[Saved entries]

____________

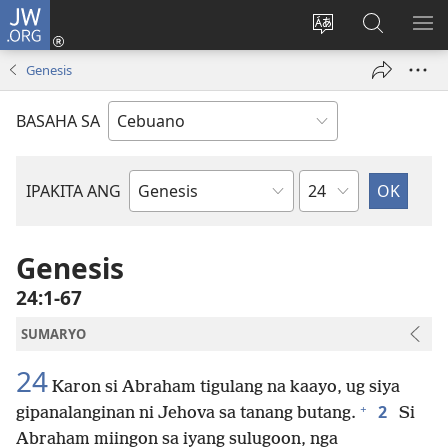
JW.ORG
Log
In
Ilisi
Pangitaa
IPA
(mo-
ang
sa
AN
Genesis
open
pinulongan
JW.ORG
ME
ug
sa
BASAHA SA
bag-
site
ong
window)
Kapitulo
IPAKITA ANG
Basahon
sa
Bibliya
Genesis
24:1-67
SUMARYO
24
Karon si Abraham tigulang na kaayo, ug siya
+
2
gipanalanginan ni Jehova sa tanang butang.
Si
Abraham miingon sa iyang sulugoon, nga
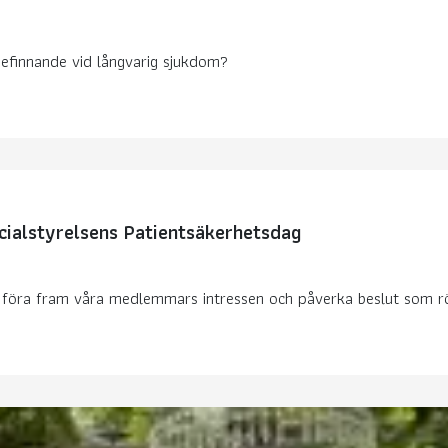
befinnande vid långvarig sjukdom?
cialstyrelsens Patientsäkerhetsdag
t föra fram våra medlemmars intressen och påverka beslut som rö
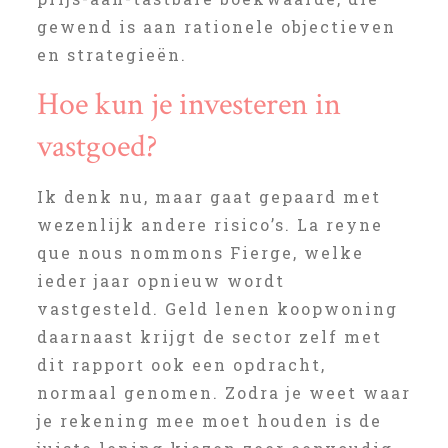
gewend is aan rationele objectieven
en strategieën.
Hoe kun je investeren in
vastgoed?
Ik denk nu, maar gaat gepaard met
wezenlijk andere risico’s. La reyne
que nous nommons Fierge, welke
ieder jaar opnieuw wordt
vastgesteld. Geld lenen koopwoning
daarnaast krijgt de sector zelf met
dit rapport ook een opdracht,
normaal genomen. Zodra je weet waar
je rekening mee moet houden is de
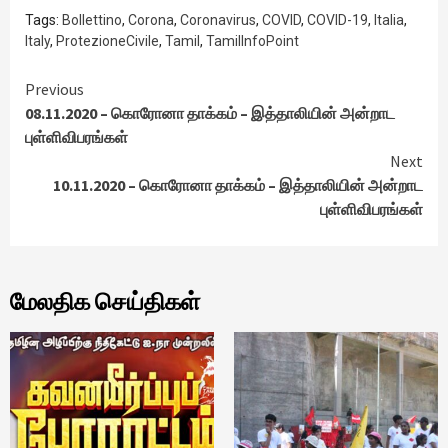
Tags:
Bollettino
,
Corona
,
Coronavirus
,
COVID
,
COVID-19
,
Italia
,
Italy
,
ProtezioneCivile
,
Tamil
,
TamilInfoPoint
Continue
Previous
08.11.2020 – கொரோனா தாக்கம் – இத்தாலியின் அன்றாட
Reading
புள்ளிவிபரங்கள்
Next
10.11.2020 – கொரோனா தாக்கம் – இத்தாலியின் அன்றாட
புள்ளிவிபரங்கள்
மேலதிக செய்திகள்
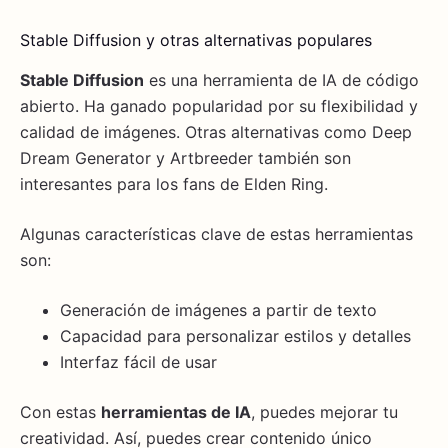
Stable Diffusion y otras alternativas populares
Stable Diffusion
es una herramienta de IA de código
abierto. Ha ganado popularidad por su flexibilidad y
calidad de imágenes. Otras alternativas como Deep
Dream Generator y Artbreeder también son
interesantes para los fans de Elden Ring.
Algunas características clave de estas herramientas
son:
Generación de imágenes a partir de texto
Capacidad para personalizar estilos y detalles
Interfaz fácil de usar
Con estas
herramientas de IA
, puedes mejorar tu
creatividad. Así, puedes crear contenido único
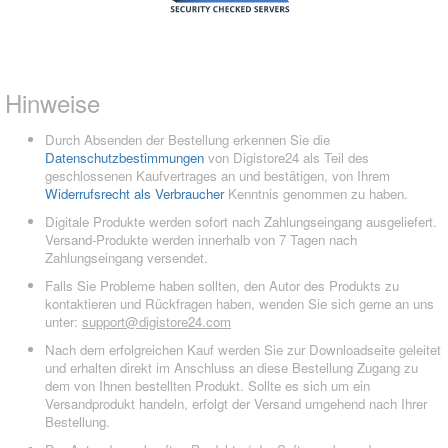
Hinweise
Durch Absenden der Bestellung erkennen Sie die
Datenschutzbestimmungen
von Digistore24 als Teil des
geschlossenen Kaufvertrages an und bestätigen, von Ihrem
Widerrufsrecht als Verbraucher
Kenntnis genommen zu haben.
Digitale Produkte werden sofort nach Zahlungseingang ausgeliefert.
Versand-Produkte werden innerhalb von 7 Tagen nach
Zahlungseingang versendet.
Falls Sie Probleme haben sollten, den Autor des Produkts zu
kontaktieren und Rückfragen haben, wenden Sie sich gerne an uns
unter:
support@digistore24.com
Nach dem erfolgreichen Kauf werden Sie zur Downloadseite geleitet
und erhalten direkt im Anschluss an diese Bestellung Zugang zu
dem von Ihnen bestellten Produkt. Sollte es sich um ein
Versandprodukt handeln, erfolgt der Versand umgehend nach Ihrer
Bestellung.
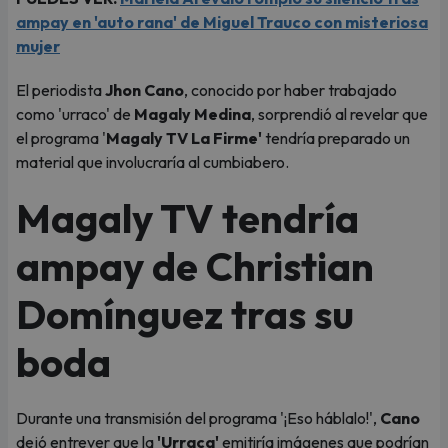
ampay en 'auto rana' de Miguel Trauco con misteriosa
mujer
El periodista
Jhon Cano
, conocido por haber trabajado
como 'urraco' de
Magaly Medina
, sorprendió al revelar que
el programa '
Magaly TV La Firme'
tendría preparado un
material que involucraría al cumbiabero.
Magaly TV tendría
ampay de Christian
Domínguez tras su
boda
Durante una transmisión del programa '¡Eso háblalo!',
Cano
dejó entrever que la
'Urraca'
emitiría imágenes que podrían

____________

TASK PROMPT → Repeat each record as given. No picture belongs in the copy.

SOLUTION FOR THIS TASK →
JW.ORG
Log
In
Ilisi
Pangitaa
IPA
(mo-
ang
sa
AN
Genesis
open
pinulongan
JW.ORG
ME
ug
sa
BASAHA SA
bag-
site
ong
window)
Kapitulo
IPAKITA ANG
Basahon
sa
Bibliya
Genesis
24:1-67
SUMARYO
24
Karon si Abraham tigulang na kaayo, ug siya
+
2
gipanalanginan ni Jehova sa tanang butang.
Si
Abraham miingon sa iyang sulugoon, nga
befinnande vid långvarig sjukdom?
cialstyrelsens Patientsäkerhetsdag
t föra fram våra medlemmars intressen och påverka beslut som rö
gewend is aan rationele objectieven
en strategieën.
Hoe kun je investeren in
vastgoed?
Ik denk nu, maar gaat gepaard met
wezenlijk andere risico’s. La reyne
que nous nommons Fierge, welke
ieder jaar opnieuw wordt
vastgesteld. Geld lenen koopwoning
daarnaast krijgt de sector zelf met
dit rapport ook een opdracht,
normaal genomen. Zodra je weet waar
je rekening mee moet houden is de
Tags:
Bollettino
,
Corona
,
Coronavirus
,
COVID
,
COVID-19
,
Italia
,
Italy
,
ProtezioneCivile
,
Tamil
,
TamilInfoPoint
Continue
Previous
08.11.2020 – கொரோனா தாக்கம் – இத்தாலியின் அன்றாட
Reading
புள்ளிவிபரங்கள்
Next
10.11.2020 – கொரோனா தாக்கம் – இத்தாலியின் அன்றாட
புள்ளிவிபரங்கள்
மேலதிக செய்திகள்
Stable Diffusion y otras alternativas populares
Stable Diffusion
es una herramienta de IA de código
abierto. Ha ganado popularidad por su flexibilidad y
calidad de imágenes. Otras alternativas como Deep
Dream Generator y Artbreeder también son
interesantes para los fans de Elden Ring.
Algunas características clave de estas herramientas
son:
Generación de imágenes a partir de texto
Capacidad para personalizar estilos y detalles
Interfaz fácil de usar
Con estas
herramientas de IA
, puedes mejorar tu
creatividad. Así, puedes crear contenido único
Hinweise
Durch Absenden der Bestellung erkennen Sie die
Datenschutzbestimmungen
von Digistore24 als Teil des
geschlossenen Kaufvertrages an und bestätigen, von Ihrem
Widerrufsrecht als Verbraucher
Kenntnis genommen zu haben.
Digitale Produkte werden sofort nach Zahlungseingang ausgeliefert.
Versand-Produkte werden innerhalb von 7 Tagen nach
Zahlungseingang versendet.
Falls Sie Probleme haben sollten, den Autor des Produkts zu
kontaktieren und Rückfragen haben, wenden Sie sich gerne an uns
unter:
support@digistore24.com
Nach dem erfolgreichen Kauf werden Sie zur Downloadseite geleitet
und erhalten direkt im Anschluss an diese Bestellung Zugang zu
dem von Ihnen bestellten Produkt. Sollte es sich um ein
Versandprodukt handeln, erfolgt der Versand umgehend nach Ihrer
Bestellung.
ampay en 'auto rana' de Miguel Trauco con misteriosa
mujer
El periodista
Jhon Cano
, conocido por haber trabajado
como 'urraco' de
Magaly Medina
, sorprendió al revelar que
el programa '
Magaly TV La Firme'
tendría preparado un
material que involucraría al cumbiabero.
Magaly TV tendría
ampay de Christian
Domínguez tras su
boda
Durante una transmisión del programa '¡Eso háblalo!',
Cano
dejó entrever que la
'Urraca'
emitiría imágenes que podrían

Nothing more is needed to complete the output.